Restate the listing below word for word, omitting any images.

• [DATA PROVIDED]:
==*==
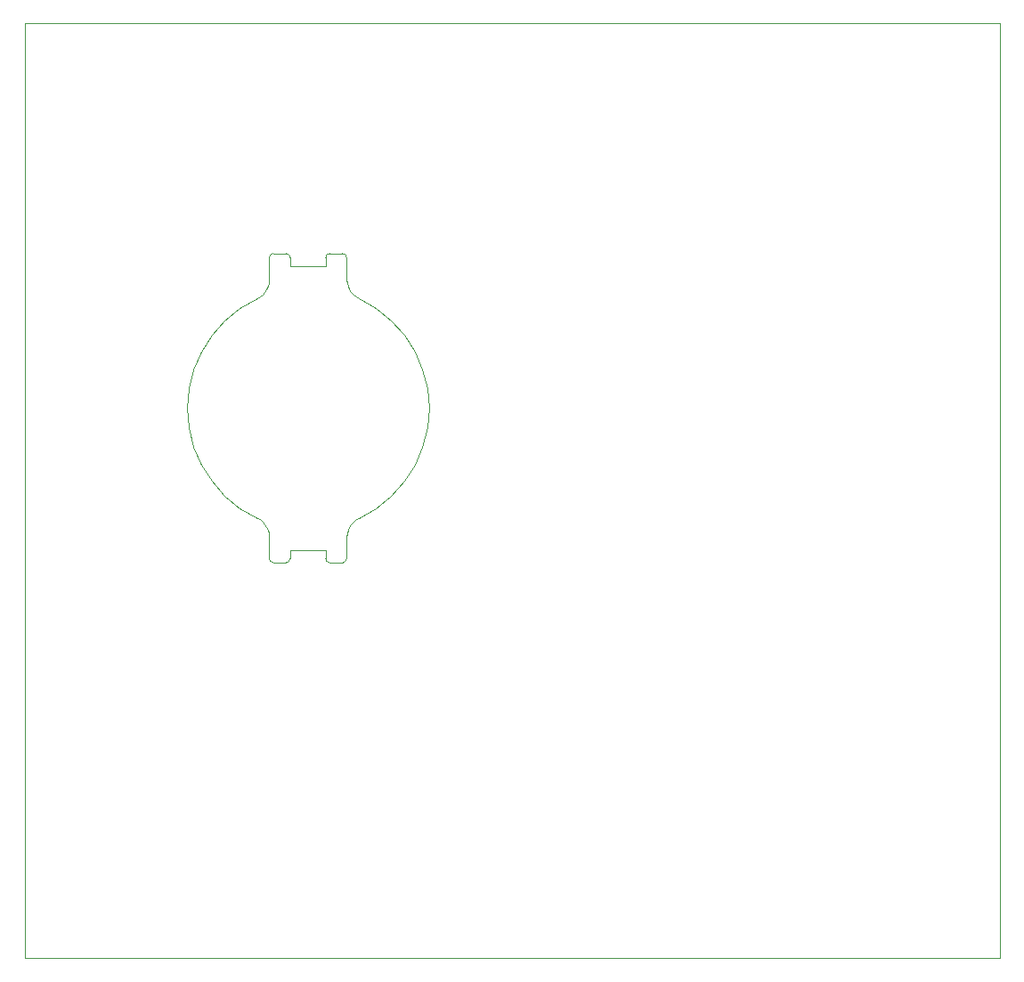
<source format=gbr>
%TF.GenerationSoftware,KiCad,Pcbnew,9.0.4*%
%TF.CreationDate,2025-10-29T19:36:09-05:00*%
%TF.ProjectId,ECE 445 - Suction Sense PCB-1,45434520-3434-4352-902d-205375637469,rev?*%
%TF.SameCoordinates,Original*%
%TF.FileFunction,Profile,NP*%
%FSLAX46Y46*%
G04 Gerber Fmt 4.6, Leading zero omitted, Abs format (unit mm)*
G04 Created by KiCad (PCBNEW 9.0.4) date 2025-10-29 19:36:09*
%MOMM*%
%LPD*%
G01*
G04 APERTURE LIST*
%TA.AperFunction,Profile*%
%ADD10C,0.050000*%
%TD*%
%TA.AperFunction,Profile*%
%ADD11C,0.100000*%
%TD*%
G04 APERTURE END LIST*
D10*
X90170000Y-49530000D02*
X182880000Y-49530000D01*
X182880000Y-138430000D01*
X90170000Y-138430000D01*
X90170000Y-49530000D01*
D11*
%TO.C,J3*%
X105600001Y-86100000D02*
X105751138Y-84241692D01*
X105751138Y-84241692D02*
X106200577Y-82432227D01*
X105751138Y-87958309D02*
X105600001Y-86100000D01*
X106200577Y-82432227D02*
X106936505Y-80719170D01*
X106200577Y-89767774D02*
X105751138Y-87958309D01*
X106936505Y-80719170D02*
X107939577Y-79147546D01*
X106936505Y-91480831D02*
X106200577Y-89767774D01*
X107939577Y-79147546D02*
X109183429Y-77758665D01*
X107939577Y-93052455D02*
X106936505Y-91480831D01*
X109183429Y-77758665D02*
X110635365Y-76589034D01*
X109183429Y-94441336D02*
X107939577Y-93052455D01*
X110635365Y-76589034D02*
X112257223Y-75669397D01*
X110635365Y-95610967D02*
X109183429Y-94441336D01*
X112257223Y-75669397D02*
X112539285Y-75509460D01*
X112257223Y-96530604D02*
X110635365Y-95610967D01*
X112539285Y-75509460D02*
X112791796Y-75306046D01*
X112539285Y-96690541D02*
X112257223Y-96530604D01*
X112791796Y-75306046D02*
X113008118Y-75064502D01*
X112791796Y-96893955D02*
X112539285Y-96690541D01*
X113008118Y-75064502D02*
X113182566Y-74791176D01*
X113008118Y-97135499D02*
X112791796Y-96893955D01*
X113182566Y-74791176D02*
X113310553Y-74493253D01*
X113182566Y-97408825D02*
X113008118Y-97135499D01*
X113310553Y-74493253D02*
X113388716Y-74178563D01*
X113310553Y-97706748D02*
X113182566Y-97408825D01*
X113388716Y-74178563D02*
X113415001Y-73855379D01*
X113388716Y-98021438D02*
X113310553Y-97706748D01*
X113415001Y-73855379D02*
X113415101Y-71800000D01*
X113415001Y-98344622D02*
X113388716Y-98021438D01*
X113417207Y-100400000D02*
X113415001Y-98344622D01*
X113815101Y-71400000D02*
X115015051Y-71400000D01*
X115017157Y-100800000D02*
X113817207Y-100800000D01*
X115415051Y-71800000D02*
X115415051Y-72600000D01*
X115415051Y-72600000D02*
X118785050Y-72600000D01*
X115415051Y-99600000D02*
X115414950Y-100400000D01*
X118785050Y-72600000D02*
X118785050Y-71800000D01*
X118785050Y-99600000D02*
X115415051Y-99600000D01*
X118785050Y-100400000D02*
X118785050Y-99600000D01*
X119185050Y-71400000D02*
X120385000Y-71400000D01*
X120385000Y-100800000D02*
X119185050Y-100800000D01*
X120785000Y-71800000D02*
X120785000Y-73855379D01*
X120785000Y-73855379D02*
X120811285Y-74178563D01*
X120785000Y-98344622D02*
X120785000Y-100400000D01*
X120811285Y-74178563D02*
X120889448Y-74493253D01*
X120811285Y-98021438D02*
X120785000Y-98344622D01*
X120889448Y-74493253D02*
X121017435Y-74791176D01*
X120889448Y-97706748D02*
X120811285Y-98021438D01*
X121017435Y-74791176D02*
X121191883Y-75064502D01*
X121017435Y-97408825D02*
X120889448Y-97706748D01*
X121191883Y-75064502D02*
X121408205Y-75306046D01*
X121191883Y-97135499D02*
X121017435Y-97408825D01*
X121408205Y-75306046D02*
X121660716Y-75509460D01*
X121408205Y-96893955D02*
X121191883Y-97135499D01*
X121660716Y-75509460D02*
X121942778Y-75669397D01*
X121660716Y-96690541D02*
X121408205Y-96893955D01*
X121942778Y-75669397D02*
X123564636Y-76589034D01*
X121942778Y-96530604D02*
X121660716Y-96690541D01*
X123564636Y-76589034D02*
X125016572Y-77758665D01*
X123564636Y-95610967D02*
X121942778Y-96530604D01*
X125016572Y-77758665D02*
X126260424Y-79147546D01*
X125016572Y-94441336D02*
X123564636Y-95610967D01*
X126260424Y-79147546D02*
X127263496Y-80719170D01*
X126260424Y-93052455D02*
X125016572Y-94441336D01*
X127263496Y-80719170D02*
X127999424Y-82432227D01*
X127263496Y-91480831D02*
X126260424Y-93052455D01*
X127999424Y-82432227D02*
X128448863Y-84241692D01*
X127999424Y-89767774D02*
X127263496Y-91480831D01*
X128448863Y-84241692D02*
X128600000Y-86100000D01*
X128448863Y-87958309D02*
X127999424Y-89767774D01*
X128600000Y-86100000D02*
X128448863Y-87958309D01*
X113415101Y-71800000D02*
G75*
G02*
X113815101Y-71400000I399999J1D01*
G01*
X113817207Y-100800000D02*
G75*
G02*
X113417200Y-100400000I-7J400000D01*
G01*
X115015051Y-71400000D02*
G75*
G02*
X115415051Y-71800000I1J-399999D01*
G01*
X115414950Y-100400000D02*
G75*
G02*
X115014950Y-100799950I-399950J0D01*
G01*
X118785050Y-71800000D02*
G75*
G02*
X119185050Y-71400000I399999J1D01*
G01*
X119185050Y-100800000D02*
G75*
G02*
X118785050Y-100400000I0J400000D01*
G01*
X120385000Y-71400000D02*
G75*
G02*
X120785000Y-71800000I1J-399999D01*
G01*
X120785000Y-100400000D02*
G75*
G02*
X120385000Y-100800000I-400000J0D01*
G01*
%TD*%
M02*

</source>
==*==
• [OUTPUT OF THE EXERCISE]:
<source format=gbr>
%TF.GenerationSoftware,KiCad,Pcbnew,9.0.4*%
%TF.CreationDate,2025-10-29T19:36:09-05:00*%
%TF.ProjectId,ECE 445 - Suction Sense PCB-1,45434520-3434-4352-902d-205375637469,rev?*%
%TF.SameCoordinates,Original*%
%TF.FileFunction,Profile,NP*%
%FSLAX46Y46*%
G04 Gerber Fmt 4.6, Leading zero omitted, Abs format (unit mm)*
G04 Created by KiCad (PCBNEW 9.0.4) date 2025-10-29 19:36:09*
%MOMM*%
%LPD*%
G01*
G04 APERTURE LIST*
%TA.AperFunction,Profile*%
%ADD10C,0.050000*%
%TD*%
%TA.AperFunction,Profile*%
%ADD11C,0.100000*%
%TD*%
G04 APERTURE END LIST*
D10*
X90170000Y-49530000D02*
X182880000Y-49530000D01*
X182880000Y-138430000D01*
X90170000Y-138430000D01*
X90170000Y-49530000D01*
D11*
%TO.C,J3*%
X105600001Y-86100000D02*
X105751138Y-84241692D01*
X105751138Y-84241692D02*
X106200577Y-82432227D01*
X105751138Y-87958309D02*
X105600001Y-86100000D01*
X106200577Y-82432227D02*
X106936505Y-80719170D01*
X106200577Y-89767774D02*
X105751138Y-87958309D01*
X106936505Y-80719170D02*
X107939577Y-79147546D01*
X106936505Y-91480831D02*
X106200577Y-89767774D01*
X107939577Y-79147546D02*
X109183429Y-77758665D01*
X107939577Y-93052455D02*
X106936505Y-91480831D01*
X109183429Y-77758665D02*
X110635365Y-76589034D01*
X109183429Y-94441336D02*
X107939577Y-93052455D01*
X110635365Y-76589034D02*
X112257223Y-75669397D01*
X110635365Y-95610967D02*
X109183429Y-94441336D01*
X112257223Y-75669397D02*
X112539285Y-75509460D01*
X112257223Y-96530604D02*
X110635365Y-95610967D01*
X112539285Y-75509460D02*
X112791796Y-75306046D01*
X112539285Y-96690541D02*
X112257223Y-96530604D01*
X112791796Y-75306046D02*
X113008118Y-75064502D01*
X112791796Y-96893955D02*
X112539285Y-96690541D01*
X113008118Y-75064502D02*
X113182566Y-74791176D01*
X113008118Y-97135499D02*
X112791796Y-96893955D01*
X113182566Y-74791176D02*
X113310553Y-74493253D01*
X113182566Y-97408825D02*
X113008118Y-97135499D01*
X113310553Y-74493253D02*
X113388716Y-74178563D01*
X113310553Y-97706748D02*
X113182566Y-97408825D01*
X113388716Y-74178563D02*
X113415001Y-73855379D01*
X113388716Y-98021438D02*
X113310553Y-97706748D01*
X113415001Y-73855379D02*
X113415101Y-71800000D01*
X113415001Y-98344622D02*
X113388716Y-98021438D01*
X113417207Y-100400000D02*
X113415001Y-98344622D01*
X113815101Y-71400000D02*
X115015051Y-71400000D01*
X115017157Y-100800000D02*
X113817207Y-100800000D01*
X115415051Y-71800000D02*
X115415051Y-72600000D01*
X115415051Y-72600000D02*
X118785050Y-72600000D01*
X115415051Y-99600000D02*
X115414950Y-100400000D01*
X118785050Y-72600000D02*
X118785050Y-71800000D01*
X118785050Y-99600000D02*
X115415051Y-99600000D01*
X118785050Y-100400000D02*
X118785050Y-99600000D01*
X119185050Y-71400000D02*
X120385000Y-71400000D01*
X120385000Y-100800000D02*
X119185050Y-100800000D01*
X120785000Y-71800000D02*
X120785000Y-73855379D01*
X120785000Y-73855379D02*
X120811285Y-74178563D01*
X120785000Y-98344622D02*
X120785000Y-100400000D01*
X120811285Y-74178563D02*
X120889448Y-74493253D01*
X120811285Y-98021438D02*
X120785000Y-98344622D01*
X120889448Y-74493253D02*
X121017435Y-74791176D01*
X120889448Y-97706748D02*
X120811285Y-98021438D01*
X121017435Y-74791176D02*
X121191883Y-75064502D01*
X121017435Y-97408825D02*
X120889448Y-97706748D01*
X121191883Y-75064502D02*
X121408205Y-75306046D01*
X121191883Y-97135499D02*
X121017435Y-97408825D01*
X121408205Y-75306046D02*
X121660716Y-75509460D01*
X121408205Y-96893955D02*
X121191883Y-97135499D01*
X121660716Y-75509460D02*
X121942778Y-75669397D01*
X121660716Y-96690541D02*
X121408205Y-96893955D01*
X121942778Y-75669397D02*
X123564636Y-76589034D01*
X121942778Y-96530604D02*
X121660716Y-96690541D01*
X123564636Y-76589034D02*
X125016572Y-77758665D01*
X123564636Y-95610967D02*
X121942778Y-96530604D01*
X125016572Y-77758665D02*
X126260424Y-79147546D01*
X125016572Y-94441336D02*
X123564636Y-95610967D01*
X126260424Y-79147546D02*
X127263496Y-80719170D01*
X126260424Y-93052455D02*
X125016572Y-94441336D01*
X127263496Y-80719170D02*
X127999424Y-82432227D01*
X127263496Y-91480831D02*
X126260424Y-93052455D01*
X127999424Y-82432227D02*
X128448863Y-84241692D01*
X127999424Y-89767774D02*
X127263496Y-91480831D01*
X128448863Y-84241692D02*
X128600000Y-86100000D01*
X128448863Y-87958309D02*
X127999424Y-89767774D01*
X128600000Y-86100000D02*
X128448863Y-87958309D01*
X113415101Y-71800000D02*
G75*
G02*
X113815101Y-71400000I399999J1D01*
G01*
X113817207Y-100800000D02*
G75*
G02*
X113417200Y-100400000I-7J400000D01*
G01*
X115015051Y-71400000D02*
G75*
G02*
X115415051Y-71800000I1J-399999D01*
G01*
X115414950Y-100400000D02*
G75*
G02*
X115014950Y-100799950I-399950J0D01*
G01*
X118785050Y-71800000D02*
G75*
G02*
X119185050Y-71400000I399999J1D01*
G01*
X119185050Y-100800000D02*
G75*
G02*
X118785050Y-100400000I0J400000D01*
G01*
X120385000Y-71400000D02*
G75*
G02*
X120785000Y-71800000I1J-399999D01*
G01*
X120785000Y-100400000D02*
G75*
G02*
X120385000Y-100800000I-400000J0D01*
G01*
%TD*%
M02*

</source>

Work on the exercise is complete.